Exactly the same error messages occurred on my HP Proliant Microserver NL40 while the system was scrubbing the ZFS pool or during an RSYNC process. The harddisk is connected via the eSATA port.



			
				borov said:
			
		

> You can try flash patched Microserver BIOS.



Thanks for the solution! I've finally got rid of these errors.


----------



## jem (Mar 26, 2013)

willyvmm said:
			
		

> There is a System hdd and 4 data disks connected to SAS controller.



FYI, it's actually a SATA controller.  It's just presented through what's usually a SAS connector (SFF-8087) probably to save space on the small motherboard.


The mind boggles as to why HP decided to use combined mode on the MicroServer southbridge.  Given that one of the two affected ports is an eSATA one where hotplugging would be a normal requirement, crippling the port into legacy IDE compatibility mode just makes no sense at all.

There are two modified BIOS's out there that I've seen, one by "Diehard" and one by "TheBay":

Diehard's one exposes many, many hidden chipset settings most of which are unrelated to SATA and I feel it's probably risky to use in case you change something that impacts the stability of the machine.

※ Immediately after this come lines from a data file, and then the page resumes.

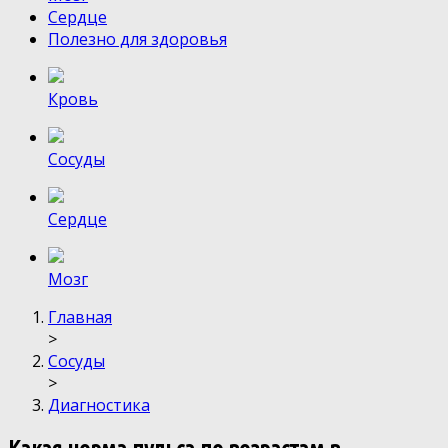
Сердце
Полезно для здоровья
Кровь
Сосуды
Сердце
Мозг
Главная
>
Сосуды
>
Диагностика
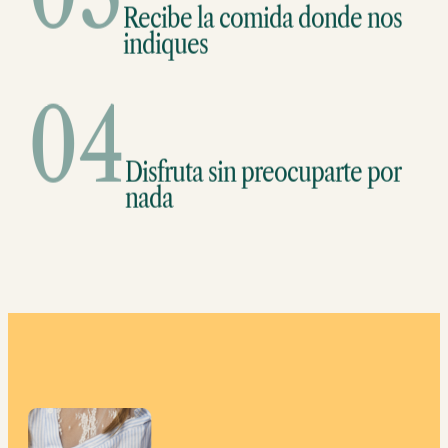
Recibe la comida donde nos
indiques
04
Disfruta sin preocuparte por
nada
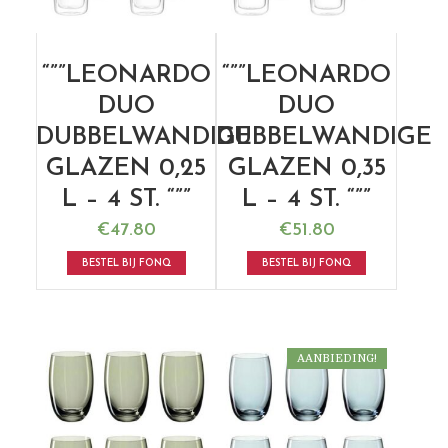
“””LEONARDO
“””LEONARDO
DUO
DUO
DUBBELWANDIGE
DUBBELWANDIGE
GLAZEN 0,25
GLAZEN 0,35
L – 4 ST. “””
L – 4 ST. “””
€
47.80
€
51.80
BESTEL BIJ FONQ
BESTEL BIJ FONQ
AANBIEDING!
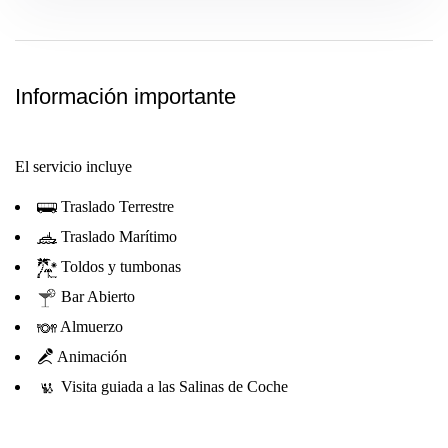
Información importante
El servicio incluye
Traslado Terrestre
Traslado Marítimo
Toldos y tumbonas
Bar Abierto
Almuerzo
Animación
Visita guiada a las Salinas de Coche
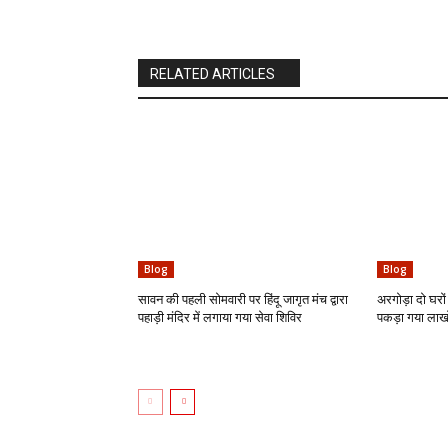
RELATED ARTICLES
Blog
Blog
सावन की पहली सोमवारी पर हिंदू जागृत मंच द्वारा
अरगोड़ा दो घरों 
पहाड़ी मंदिर में लगाया गया सेवा शिविर
पकड़ा गया लाखो 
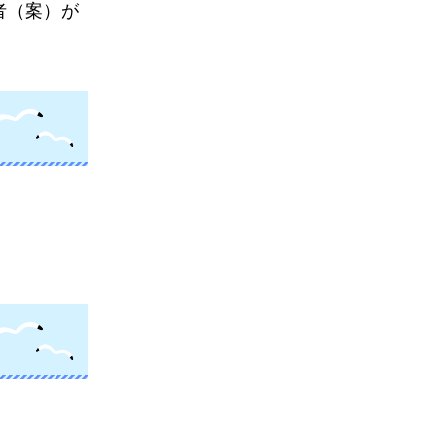
者（案）が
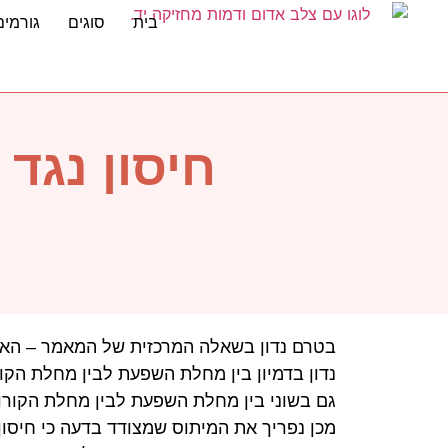
בית
סוגים
גורמים
חיסון נגד
בטרם נדון בשאלה המרכזית של המאמר – האם
נדון בדמיון בין מחלת השפעת
לבין מחלת הקור
גם בשוני בין מחלת השפעת לבין מחלת הקורו
מכן נפריך את המיתוס שמצודד בדעה כי חיסון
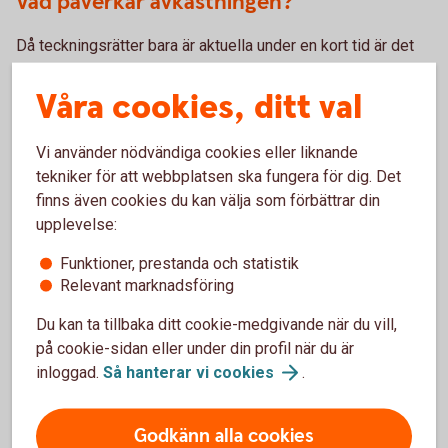
Vad påverkar avkastningen?
Då teckningsrätter bara är aktuella under en kort tid är det
huvudsakligen aktiens värde i relation till teckningskursen
som är avgörande för avkastningen. Om aktien handlas
Våra cookies, ditt val
under teckningskursen är det billigare att köpa aktien än att
köpa rätter att teckna.
Vi använder nödvändiga cookies eller liknande
tekniker för att webbplatsen ska fungera för dig. Det
finns även cookies du kan välja som förbättrar din
För- och nackdelar med
upplevelse:
teckningsrätter
Funktioner, prestanda och statistik
Relevant marknadsföring
Du kan ta tillbaka ditt cookie-medgivande när du vill,
Fördelar
på cookie-sidan eller under din profil när du är
inloggad.
Så hanterar vi
cookies
.
Möjlighet att teckna nya aktier till reducerat pris.
Vill du inte teckna aktier har du möjlighet att sälja dina
rätter på andrahandsmarknaden.
Godkänn alla cookies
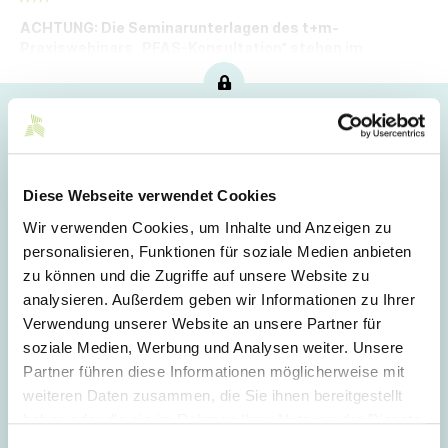
ACHTUNG: Die Seminarunterlagen des t+m-
Praxiswebinars „PFAS-Konsultation“ stehen im
Mitgliederbereich zum Download bereit.
Hoppla!
Dieser Artikel ist nur für Mitglieder sichtbar.
Diese Webseite verwendet Cookies
Wir verwenden Cookies, um Inhalte und Anzeigen zu
Login
personalisieren, Funktionen für soziale Medien anbieten
zu können und die Zugriffe auf unsere Website zu
E-Mail
analysieren. Außerdem geben wir Informationen zu Ihrer
Verwendung unserer Website an unsere Partner für
soziale Medien, Werbung und Analysen weiter. Unsere
Passwort
Partner führen diese Informationen möglicherweise mit
weiteren Daten zusammen, die Sie ihnen bereitgestellt
haben oder die sie im Rahmen Ihrer Nutzung der Dienste
gesammelt haben.
Einwilligungsauswahl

TheBay's one only enables switching the combined mode off so is simpler and probably less risky to use.

I started with the first one but quickly switched over to TheBay's one and have had no issues so far.


----------



## LVLouisCyphre (Jan 4, 2020)

I have a pair of G7s on the way.  Does anyone know if the latest HP BIOS fixes this problem or do you have to still use a patched BIOS to get full AHCI functionality?


----------